Вздохнул журналист сел писать Все меньше и меньше делался…

Наконец, сделался величиной с маковое зерно, а на самый конец пискнул — и вовсе исчез.

Проходил народ, заинтересовался.

— Кто пищал?

— Журналист. Газета тут — журналиста слопала.

Кремень

Перед маленькой, сухонькой женщиной с молитвенным выражением лица сидела пожилая толстая иоаннитка и благоговейно говорила:

— Деньги, матушка, от дьявола!

— Так, так… От дьявола, говоришь?

— От его.

— Поди ж ты!

— Ими он, злокозненный, смущает христианскую душу…

— Смущает?!

— Смущает. В грех, в блуд, в пьянство вводит…

Хозяйка всплеснула руками.

— Этакий ведь паршивец!

— То то вот и оно. А ты, матушка, люди говорят тысчонку в сундуке прячешь. Ты б ее отдала.

— Да кому ж ее отдать, это дьяволово сотворение?

— Нам бы внесла… И благодати бы сподобилась.

— Это какой же такой благодати?

— Да разной. Мало ли…

— Оно то правда, только одно меня смущает, коли они от дьявола, так что же я сделаю — себя-то очищу, благодати сподоблюсь, а вас под дьявола подведу.

Гостья пожевала губами.

— Ну, не всю тысячу — восемьсот можно дать.

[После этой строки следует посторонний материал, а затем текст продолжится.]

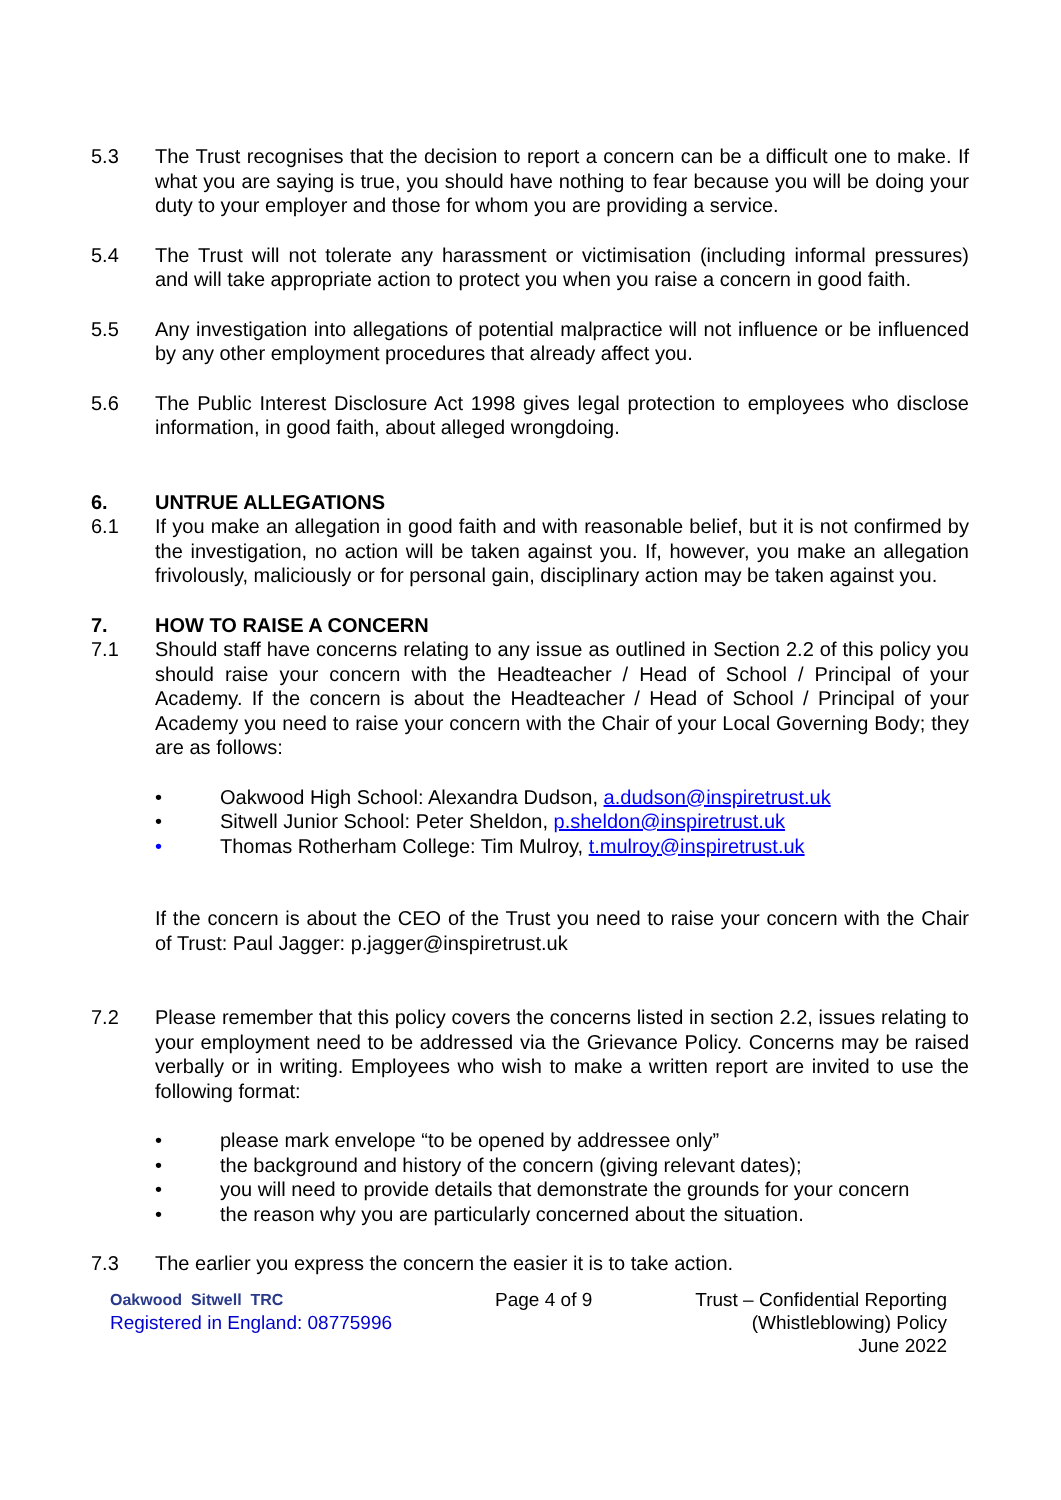5.3 The Trust recognises that the decision to report a concern can be a difficult one to make. If what you are saying is true, you should have nothing to fear because you will be doing your duty to your employer and those for whom you are providing a service.
5.4 The Trust will not tolerate any harassment or victimisation (including informal pressures) and will take appropriate action to protect you when you raise a concern in good faith.
5.5 Any investigation into allegations of potential malpractice will not influence or be influenced by any other employment procedures that already affect you.
5.6 The Public Interest Disclosure Act 1998 gives legal protection to employees who disclose information, in good faith, about alleged wrongdoing.
6. UNTRUE ALLEGATIONS
6.1 If you make an allegation in good faith and with reasonable belief, but it is not confirmed by the investigation, no action will be taken against you. If, however, you make an allegation frivolously, maliciously or for personal gain, disciplinary action may be taken against you.
7. HOW TO RAISE A CONCERN
7.1 Should staff have concerns relating to any issue as outlined in Section 2.2 of this policy you should raise your concern with the Headteacher / Head of School / Principal of your Academy. If the concern is about the Headteacher / Head of School / Principal of your Academy you need to raise your concern with the Chair of your Local Governing Body; they are as follows:
• Oakwood High School: Alexandra Dudson, a.dudson@inspiretrust.uk
• Sitwell Junior School: Peter Sheldon, p.sheldon@inspiretrust.uk
• Thomas Rotherham College: Tim Mulroy, t.mulroy@inspiretrust.uk
If the concern is about the CEO of the Trust you need to raise your concern with the Chair of Trust: Paul Jagger: p.jagger@inspiretrust.uk
7.2 Please remember that this policy covers the concerns listed in section 2.2, issues relating to your employment need to be addressed via the Grievance Policy. Concerns may be raised verbally or in writing. Employees who wish to make a written report are invited to use the following format:
• please mark envelope “to be opened by addressee only”
• the background and history of the concern (giving relevant dates);
• you will need to provide details that demonstrate the grounds for your concern
• the reason why you are particularly concerned about the situation.
7.3 The earlier you express the concern the easier it is to take action.
Oakwood Sitwell TRC
Registered in England: 08775996
Page 4 of 9 Trust – Confidential Reporting
(Whistleblowing) Policy
June 2022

— Да что ж… Оно бы можно восемьсот — так ведь двести все равно останется, душеньку мою грешную смущать.

— Вот видишь! Тысячу бы и отдала

— Милые вы люди! Неужто я ж вас захочу под монастырь подвести: отдать тысчонку вам, а потом чтобы вы от дьявола искушение имели.

— А мы тогда вот что сделаем… Мы их, матушка, на процентный бумаги переведем…

— Нешто тогда от них вреда не будет?

— Ни-ни. Какой же вред, ежели процентными бумажками.

— Ведь вот поди-ж ты! Всякую мудрость знать сподобились. Уж Божьему человеку всегда такое от Бога пошлется — чтоб понять: как и что. А только ведь я свою тысчонку и сама бы могла на бумаги перевести. А?

— Можешь и сама. Уж мы все приемлем по христианскому смирению кредитками ли, процентными ли…

— Чего ж там — приемлем… Раз дьявольской печати на них нет — могут и у меня полежать.

Гостья вздохнула.

— Так-то так…

— То-то и оно.

— А все-таки, если жалко тебе их для Божьего дела — благодати не получишь.

— Да куда мне с ней на всю тысячу! Ведь это выйдет целая уйма благодати. Баба же я будем говорить, мелкая, тихая… Куды мне столько.

— Грехи!.. — сокрушенно прошептала собеседница хозяйки и обвела взглядом комнату.

Увидела на шкафу самовар и сказала:

— Чай-то пьешь! Дьяволово зелье!! Нечистым духом выращенный злак из живота блудницы.

— Да неужто?!

— Истинный Бог! Диавол посеял на людскую слабость.